*DOCUMENT EXCERPT*:
Hunting for alternative proteins
Rachel Kolodny - Department of Computer Science
Martin Mikl - Department of Human Biology
Seed Grant 2021
The central dogma of biology states that DNA is transcribed into RNA which in turn serves as the template for the translation to protein. According to the canonical view, a ribosome reads units of three RNA nucleotides (“codons”) and translates each of these into an amino acid. While theoretically, each RNA sequence can be read in three different frames and therefore encode three different proteins, usually only one of these reading frames is utilized. In the last decades, new findings revealed additional possibilities how the existing genetic information is translated into protein products. A recent study characterizing the coding capacity of SARS-CoV-2 found experimental evidence for the existence of 23 unannotated viral ORFs translated into protein, in addition to the twelve previously known ones (Finkel et al., 2021). This strongly suggests that only a small part of the genes encoded by the virus has been identified, limiting our ability to understand the devastating effect of viral infection.
How can viruses and human cells generate alternative, still undiscovered proteins? One non-canonical mechanism of gene expression first discovered in viruses is programmed ribosomal frameshifting: a controlled slippage of the translating ribosome to an alternative reading frame at a defined position, generating two proteins from the same mRNA. This mechanism is crucial for viral replication, presenting it as a promising antiviral drug target. The extent, to which this or other mechanisms are used in different genomes is still unknown.
Here, we set out to identify alternative proteins resulting from non-canonical translation, which resemble functional proteins and therefore could perform important cellular functions. In this project, we developed a computational strategy – in combination with experiments testing the in silico predictions – to determine which alternative proteins could be encoded by a given sequence by shifting of the ribosome to a different reading frame. To this end, we used deep neural networks to predict if an amino acid sequence is a valid protein. Based on the vast databases of known proteins available to date we trained Variational Auto Encoders to learn the representation of possible proteins. We then used the trained model to obtain probabilities that non-canonical frame-shifted sequences are drawn from the same distribution of known functional proteins.
While this is an extraordinarily challenging task, we were able to obtain encouraging preliminary results already over the course of the seed funding period. In future our classifier of valid vs. non-valid proteins can be readily applied to a wide range of biological questions and can help exploring the many unknowns of the human genome.

*EXCERPTED RECORDS*:

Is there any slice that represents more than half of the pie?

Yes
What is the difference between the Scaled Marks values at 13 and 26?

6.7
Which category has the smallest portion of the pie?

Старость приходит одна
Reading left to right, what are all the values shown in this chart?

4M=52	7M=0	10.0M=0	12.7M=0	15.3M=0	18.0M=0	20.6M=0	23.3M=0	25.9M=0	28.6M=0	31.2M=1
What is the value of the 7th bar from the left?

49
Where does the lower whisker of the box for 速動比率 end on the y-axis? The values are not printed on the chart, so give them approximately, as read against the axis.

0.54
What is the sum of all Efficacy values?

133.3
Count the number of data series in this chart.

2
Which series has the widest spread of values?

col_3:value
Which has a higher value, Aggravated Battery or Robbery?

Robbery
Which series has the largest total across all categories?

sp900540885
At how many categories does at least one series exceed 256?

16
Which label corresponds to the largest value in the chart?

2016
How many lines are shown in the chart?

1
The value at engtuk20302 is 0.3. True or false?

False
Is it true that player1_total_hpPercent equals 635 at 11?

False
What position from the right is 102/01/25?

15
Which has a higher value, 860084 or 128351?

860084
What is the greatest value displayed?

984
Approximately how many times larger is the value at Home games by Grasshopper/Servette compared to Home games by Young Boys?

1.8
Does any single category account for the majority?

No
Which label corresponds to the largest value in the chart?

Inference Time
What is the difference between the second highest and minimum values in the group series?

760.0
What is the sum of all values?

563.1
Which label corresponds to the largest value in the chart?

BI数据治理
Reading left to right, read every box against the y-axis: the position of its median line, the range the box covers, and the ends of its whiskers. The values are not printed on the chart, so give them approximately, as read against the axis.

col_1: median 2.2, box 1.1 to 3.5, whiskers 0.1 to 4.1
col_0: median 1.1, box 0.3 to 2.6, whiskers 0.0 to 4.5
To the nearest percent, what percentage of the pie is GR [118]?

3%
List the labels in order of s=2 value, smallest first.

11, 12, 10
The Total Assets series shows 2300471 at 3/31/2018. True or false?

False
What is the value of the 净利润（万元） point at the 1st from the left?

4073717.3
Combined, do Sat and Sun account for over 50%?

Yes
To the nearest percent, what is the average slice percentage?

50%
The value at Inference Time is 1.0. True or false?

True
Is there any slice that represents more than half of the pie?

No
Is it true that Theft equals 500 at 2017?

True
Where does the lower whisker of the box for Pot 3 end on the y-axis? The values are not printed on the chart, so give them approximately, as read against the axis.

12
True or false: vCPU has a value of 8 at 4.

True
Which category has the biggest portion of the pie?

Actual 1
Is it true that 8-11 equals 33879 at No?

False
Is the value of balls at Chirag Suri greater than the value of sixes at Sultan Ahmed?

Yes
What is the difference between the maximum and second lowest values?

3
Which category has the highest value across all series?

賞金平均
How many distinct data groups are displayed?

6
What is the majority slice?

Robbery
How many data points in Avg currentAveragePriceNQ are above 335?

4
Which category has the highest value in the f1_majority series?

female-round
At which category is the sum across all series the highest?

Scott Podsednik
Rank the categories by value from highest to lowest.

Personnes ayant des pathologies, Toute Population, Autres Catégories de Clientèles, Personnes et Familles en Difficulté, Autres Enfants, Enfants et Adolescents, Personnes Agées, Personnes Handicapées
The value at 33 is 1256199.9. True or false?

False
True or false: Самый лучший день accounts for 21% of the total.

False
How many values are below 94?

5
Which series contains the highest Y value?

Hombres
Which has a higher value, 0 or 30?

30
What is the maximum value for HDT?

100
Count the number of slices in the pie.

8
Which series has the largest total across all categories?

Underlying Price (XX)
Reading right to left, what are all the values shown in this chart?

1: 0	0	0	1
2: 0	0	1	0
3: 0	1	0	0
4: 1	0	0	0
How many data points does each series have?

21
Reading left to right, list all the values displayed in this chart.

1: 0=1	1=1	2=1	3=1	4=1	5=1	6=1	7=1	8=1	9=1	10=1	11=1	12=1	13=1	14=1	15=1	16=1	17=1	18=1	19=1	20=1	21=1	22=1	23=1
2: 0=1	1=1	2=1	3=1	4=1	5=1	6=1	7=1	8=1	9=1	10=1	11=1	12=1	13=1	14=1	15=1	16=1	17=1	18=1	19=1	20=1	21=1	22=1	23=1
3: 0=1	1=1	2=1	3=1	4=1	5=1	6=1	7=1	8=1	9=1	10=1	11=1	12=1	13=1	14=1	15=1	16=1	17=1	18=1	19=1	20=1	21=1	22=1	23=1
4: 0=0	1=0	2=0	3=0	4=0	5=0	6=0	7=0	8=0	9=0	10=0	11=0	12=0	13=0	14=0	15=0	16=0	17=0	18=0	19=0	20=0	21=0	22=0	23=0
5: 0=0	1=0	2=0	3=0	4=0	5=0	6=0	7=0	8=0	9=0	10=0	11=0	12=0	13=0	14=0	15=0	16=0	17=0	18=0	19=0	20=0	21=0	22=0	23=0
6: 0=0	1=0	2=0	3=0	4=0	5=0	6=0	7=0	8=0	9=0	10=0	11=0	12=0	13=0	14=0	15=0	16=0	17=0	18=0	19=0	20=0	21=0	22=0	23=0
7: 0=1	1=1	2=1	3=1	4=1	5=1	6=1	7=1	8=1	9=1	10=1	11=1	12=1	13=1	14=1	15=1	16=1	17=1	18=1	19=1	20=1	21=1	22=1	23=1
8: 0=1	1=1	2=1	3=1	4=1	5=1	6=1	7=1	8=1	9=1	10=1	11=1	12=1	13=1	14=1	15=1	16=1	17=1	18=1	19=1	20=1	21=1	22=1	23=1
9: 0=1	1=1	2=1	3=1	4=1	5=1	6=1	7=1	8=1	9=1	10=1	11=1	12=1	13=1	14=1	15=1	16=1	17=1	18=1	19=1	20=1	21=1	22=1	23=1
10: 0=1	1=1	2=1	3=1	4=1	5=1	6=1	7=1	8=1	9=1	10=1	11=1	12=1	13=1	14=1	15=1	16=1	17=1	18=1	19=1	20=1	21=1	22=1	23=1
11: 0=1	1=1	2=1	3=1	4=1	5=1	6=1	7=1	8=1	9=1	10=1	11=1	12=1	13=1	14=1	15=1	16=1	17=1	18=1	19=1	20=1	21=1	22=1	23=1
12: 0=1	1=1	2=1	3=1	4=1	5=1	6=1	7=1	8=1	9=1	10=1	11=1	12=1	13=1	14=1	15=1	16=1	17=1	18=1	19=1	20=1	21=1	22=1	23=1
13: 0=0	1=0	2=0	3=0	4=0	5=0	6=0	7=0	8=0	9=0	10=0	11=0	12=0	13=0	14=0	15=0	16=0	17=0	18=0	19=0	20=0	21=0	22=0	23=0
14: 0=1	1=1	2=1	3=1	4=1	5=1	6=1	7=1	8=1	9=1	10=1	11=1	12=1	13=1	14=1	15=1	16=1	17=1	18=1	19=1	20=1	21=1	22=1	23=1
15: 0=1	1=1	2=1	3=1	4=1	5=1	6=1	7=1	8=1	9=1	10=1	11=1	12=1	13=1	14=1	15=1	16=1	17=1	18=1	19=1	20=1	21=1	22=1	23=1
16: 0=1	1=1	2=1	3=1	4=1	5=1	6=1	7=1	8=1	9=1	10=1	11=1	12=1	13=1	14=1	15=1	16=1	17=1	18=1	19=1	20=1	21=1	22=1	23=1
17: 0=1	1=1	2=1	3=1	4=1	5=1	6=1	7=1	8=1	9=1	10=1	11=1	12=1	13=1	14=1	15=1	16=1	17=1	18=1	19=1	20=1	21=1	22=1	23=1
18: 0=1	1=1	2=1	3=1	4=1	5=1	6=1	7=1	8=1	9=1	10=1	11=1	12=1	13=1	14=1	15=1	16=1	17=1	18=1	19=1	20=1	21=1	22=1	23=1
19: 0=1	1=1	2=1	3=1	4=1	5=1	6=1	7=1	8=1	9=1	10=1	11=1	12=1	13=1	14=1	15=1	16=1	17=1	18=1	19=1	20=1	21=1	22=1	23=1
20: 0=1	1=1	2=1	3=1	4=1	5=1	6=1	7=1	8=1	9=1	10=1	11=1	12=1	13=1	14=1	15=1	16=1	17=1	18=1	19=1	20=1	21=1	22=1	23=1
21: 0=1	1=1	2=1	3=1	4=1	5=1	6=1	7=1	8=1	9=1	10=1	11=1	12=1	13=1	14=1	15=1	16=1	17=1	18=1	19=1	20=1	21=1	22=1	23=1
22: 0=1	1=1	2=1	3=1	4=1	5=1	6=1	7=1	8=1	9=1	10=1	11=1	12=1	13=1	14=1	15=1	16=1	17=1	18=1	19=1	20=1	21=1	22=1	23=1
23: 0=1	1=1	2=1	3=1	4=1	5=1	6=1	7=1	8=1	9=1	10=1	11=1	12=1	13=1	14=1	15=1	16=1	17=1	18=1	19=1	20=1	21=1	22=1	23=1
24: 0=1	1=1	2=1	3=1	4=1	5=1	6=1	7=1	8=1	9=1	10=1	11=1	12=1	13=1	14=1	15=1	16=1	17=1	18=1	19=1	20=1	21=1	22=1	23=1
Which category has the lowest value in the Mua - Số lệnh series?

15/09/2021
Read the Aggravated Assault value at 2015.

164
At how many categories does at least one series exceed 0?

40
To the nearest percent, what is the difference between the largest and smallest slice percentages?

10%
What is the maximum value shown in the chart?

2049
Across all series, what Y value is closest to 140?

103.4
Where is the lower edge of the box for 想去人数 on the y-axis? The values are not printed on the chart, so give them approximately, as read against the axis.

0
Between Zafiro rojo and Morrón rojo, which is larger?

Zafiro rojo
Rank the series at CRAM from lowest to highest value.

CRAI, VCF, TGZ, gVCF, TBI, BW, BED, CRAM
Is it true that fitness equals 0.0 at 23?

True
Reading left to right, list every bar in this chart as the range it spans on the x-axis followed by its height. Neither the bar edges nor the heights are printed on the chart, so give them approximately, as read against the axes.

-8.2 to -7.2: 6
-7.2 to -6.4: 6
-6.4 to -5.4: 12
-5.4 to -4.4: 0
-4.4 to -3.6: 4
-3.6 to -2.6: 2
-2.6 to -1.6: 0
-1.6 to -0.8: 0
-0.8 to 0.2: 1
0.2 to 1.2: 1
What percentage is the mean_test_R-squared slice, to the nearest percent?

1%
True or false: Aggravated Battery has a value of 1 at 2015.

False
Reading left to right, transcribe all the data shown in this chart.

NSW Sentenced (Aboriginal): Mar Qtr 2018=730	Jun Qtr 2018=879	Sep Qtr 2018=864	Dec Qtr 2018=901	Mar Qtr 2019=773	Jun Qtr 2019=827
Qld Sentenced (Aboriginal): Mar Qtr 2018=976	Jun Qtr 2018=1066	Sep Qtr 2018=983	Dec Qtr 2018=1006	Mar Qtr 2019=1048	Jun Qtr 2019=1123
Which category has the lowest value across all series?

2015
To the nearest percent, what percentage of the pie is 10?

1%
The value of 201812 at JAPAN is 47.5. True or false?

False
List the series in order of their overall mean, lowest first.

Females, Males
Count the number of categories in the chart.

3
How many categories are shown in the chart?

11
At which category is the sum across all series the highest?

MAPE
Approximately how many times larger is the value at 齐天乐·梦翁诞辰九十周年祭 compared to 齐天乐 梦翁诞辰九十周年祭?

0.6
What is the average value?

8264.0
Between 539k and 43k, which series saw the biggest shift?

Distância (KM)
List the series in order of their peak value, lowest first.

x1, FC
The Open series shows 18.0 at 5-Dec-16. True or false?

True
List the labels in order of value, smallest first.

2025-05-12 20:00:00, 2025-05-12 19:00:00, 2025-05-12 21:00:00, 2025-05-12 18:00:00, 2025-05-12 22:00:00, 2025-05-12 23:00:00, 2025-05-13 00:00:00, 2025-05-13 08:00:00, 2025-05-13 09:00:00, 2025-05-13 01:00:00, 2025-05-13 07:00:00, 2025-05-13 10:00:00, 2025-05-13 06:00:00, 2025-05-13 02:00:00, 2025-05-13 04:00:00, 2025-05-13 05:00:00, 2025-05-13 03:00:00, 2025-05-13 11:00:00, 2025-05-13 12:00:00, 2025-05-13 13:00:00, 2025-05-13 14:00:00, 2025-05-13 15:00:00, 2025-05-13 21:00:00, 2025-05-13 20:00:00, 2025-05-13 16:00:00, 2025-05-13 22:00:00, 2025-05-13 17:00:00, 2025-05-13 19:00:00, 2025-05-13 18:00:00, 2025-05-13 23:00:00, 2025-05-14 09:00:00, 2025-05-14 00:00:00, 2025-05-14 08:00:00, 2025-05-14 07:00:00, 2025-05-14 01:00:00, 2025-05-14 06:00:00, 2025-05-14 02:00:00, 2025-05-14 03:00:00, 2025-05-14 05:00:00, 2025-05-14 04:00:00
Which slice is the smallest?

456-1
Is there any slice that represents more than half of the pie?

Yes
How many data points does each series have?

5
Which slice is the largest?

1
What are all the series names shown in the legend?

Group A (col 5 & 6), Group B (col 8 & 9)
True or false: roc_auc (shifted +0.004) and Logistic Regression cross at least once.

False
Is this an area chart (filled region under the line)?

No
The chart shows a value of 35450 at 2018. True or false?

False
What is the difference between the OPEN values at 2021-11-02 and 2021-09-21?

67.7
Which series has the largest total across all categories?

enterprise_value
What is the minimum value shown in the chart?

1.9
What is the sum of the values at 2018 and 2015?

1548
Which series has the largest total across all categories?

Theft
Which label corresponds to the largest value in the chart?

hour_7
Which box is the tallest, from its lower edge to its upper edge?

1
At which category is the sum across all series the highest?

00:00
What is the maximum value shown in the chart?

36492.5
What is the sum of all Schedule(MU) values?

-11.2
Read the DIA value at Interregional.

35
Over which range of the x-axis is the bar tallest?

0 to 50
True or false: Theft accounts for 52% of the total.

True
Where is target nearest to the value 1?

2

*EXERCISE PROMPT*:
Quote the project summary on alternative proteins word for word, starting at the words "How can viruses" and ending after "is still unknown.". The rows play no part in this work.

*TASK OUTPUT*:
How can viruses and human cells generate alternative, still undiscovered proteins? One non-canonical mechanism of gene expression first discovered in viruses is programmed ribosomal frameshifting: a controlled slippage of the translating ribosome to an alternative reading frame at a defined position, generating two proteins from the same mRNA. This mechanism is crucial for viral replication, presenting it as a promising antiviral drug target. The extent, to which this or other mechanisms are used in different genomes is still unknown.